マグロ漁船員は“マッチョ”だらけ!?…親の借金5,000万円返済のため「マグロ漁船」に乗った“元ヤンチャ少年”が語る〈船内の実態〉
マグロ漁船員が「筋肉ムキムキ」になる理由
「せー、氷砕き手伝え! 毎朝少し手を貸してくれな」
「氷? わかった」
「魚のエラと腹に氷を詰めて綺麗に並べることを『漬ける』っていうんだ。鮮度のいい状態で陸まで持っていくんだよ」
この氷を砕くというのが本当に大変で、カッパを着てカメに入るとかなり寒いです。大きなメカジキが何匹も釣れたら、操業中にカメに入って氷をスコップで掘って、メカジキを置く場所を作ります。
運んだ氷は、英雄さんがメカジキの腹とエラの中に入れ、漬けていきます。同じようにマグロも漬けていくのですが、かなり疲れる仕事です。英雄さんもよくやっていられるなと思っていました。
「せー、疲れたか? 若いから大丈夫だべ」
「結構疲れた……」
氷砕きも氷掘りも大変な仕事だと実感しました。こんな感じで私は英雄さんの手伝いをしていて、どこへ行くのも一緒で舎弟のようについて回っていました。
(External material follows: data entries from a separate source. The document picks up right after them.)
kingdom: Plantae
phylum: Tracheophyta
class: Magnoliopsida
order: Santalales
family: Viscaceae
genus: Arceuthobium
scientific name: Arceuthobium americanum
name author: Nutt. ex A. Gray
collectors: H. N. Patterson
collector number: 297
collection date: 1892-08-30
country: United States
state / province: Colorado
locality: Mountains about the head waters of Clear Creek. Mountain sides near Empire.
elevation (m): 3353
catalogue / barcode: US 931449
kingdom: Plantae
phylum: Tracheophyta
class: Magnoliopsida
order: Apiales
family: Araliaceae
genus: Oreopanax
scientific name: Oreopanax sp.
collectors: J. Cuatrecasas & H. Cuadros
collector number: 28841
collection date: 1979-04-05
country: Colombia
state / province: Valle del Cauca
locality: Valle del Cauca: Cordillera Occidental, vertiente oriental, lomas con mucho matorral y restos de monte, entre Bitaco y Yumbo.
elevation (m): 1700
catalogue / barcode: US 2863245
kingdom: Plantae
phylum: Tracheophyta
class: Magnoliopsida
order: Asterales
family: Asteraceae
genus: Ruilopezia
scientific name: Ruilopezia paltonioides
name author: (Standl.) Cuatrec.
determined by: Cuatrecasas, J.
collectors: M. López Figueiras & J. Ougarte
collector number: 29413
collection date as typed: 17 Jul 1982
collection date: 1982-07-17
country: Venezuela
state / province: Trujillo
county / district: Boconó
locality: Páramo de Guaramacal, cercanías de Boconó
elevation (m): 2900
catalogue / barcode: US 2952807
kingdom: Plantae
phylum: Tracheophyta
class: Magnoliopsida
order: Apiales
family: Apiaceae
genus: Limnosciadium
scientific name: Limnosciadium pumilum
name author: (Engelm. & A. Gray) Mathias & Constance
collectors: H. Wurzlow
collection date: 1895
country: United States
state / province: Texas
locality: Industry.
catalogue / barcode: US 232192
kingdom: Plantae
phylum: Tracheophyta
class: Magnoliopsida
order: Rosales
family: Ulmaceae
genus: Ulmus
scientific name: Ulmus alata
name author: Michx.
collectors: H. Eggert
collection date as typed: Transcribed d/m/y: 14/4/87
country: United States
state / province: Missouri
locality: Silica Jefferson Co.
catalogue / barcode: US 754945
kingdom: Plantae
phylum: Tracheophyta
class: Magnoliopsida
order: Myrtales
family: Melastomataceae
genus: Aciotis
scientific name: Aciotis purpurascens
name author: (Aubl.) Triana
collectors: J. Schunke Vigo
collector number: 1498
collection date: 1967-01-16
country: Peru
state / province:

「今日はメカ(メカジキ)が多いから、カメ入って氷砕きだ!」
「おう! わかったよ」
今思えば、カメの中の構造を頭の中でシミュレーションして管理していた英雄さんは、当時20歳やそこらでした。あの若さで大したもんだなあと改めて尊敬します。
ちなみに、大量のサメをカメに入れておくのですが、サメは死ぬとアンモニア臭が出るので、なかなかの異臭でした。
釣った魚でいっぱいになるカメの中は、ものすごい迫力です。これは壮観だ、いいものを見たと思いましたね。
近海マグロ漁船のマグロは鮮度が自慢ですが、これは冷凍長の腕次第と言っても過言ではないでしょう。何百キロもある大物のメカジキをアンカーで吊るし、「ほら! 行くぞー」という掛け声でカメの中までウィーンと下ろすんですが、それを受け取りメカジキを寝かせるという大変な力仕事は私の役目でした。
おかげでかなり筋肉がつきましたね。マグロ漁船員が港に帰る頃には間違いなく筋肉ムキムキになります。私も当時は120キロのマグロを持ち上げて、シャワールームに立たせて生(血)を抜いていましたから。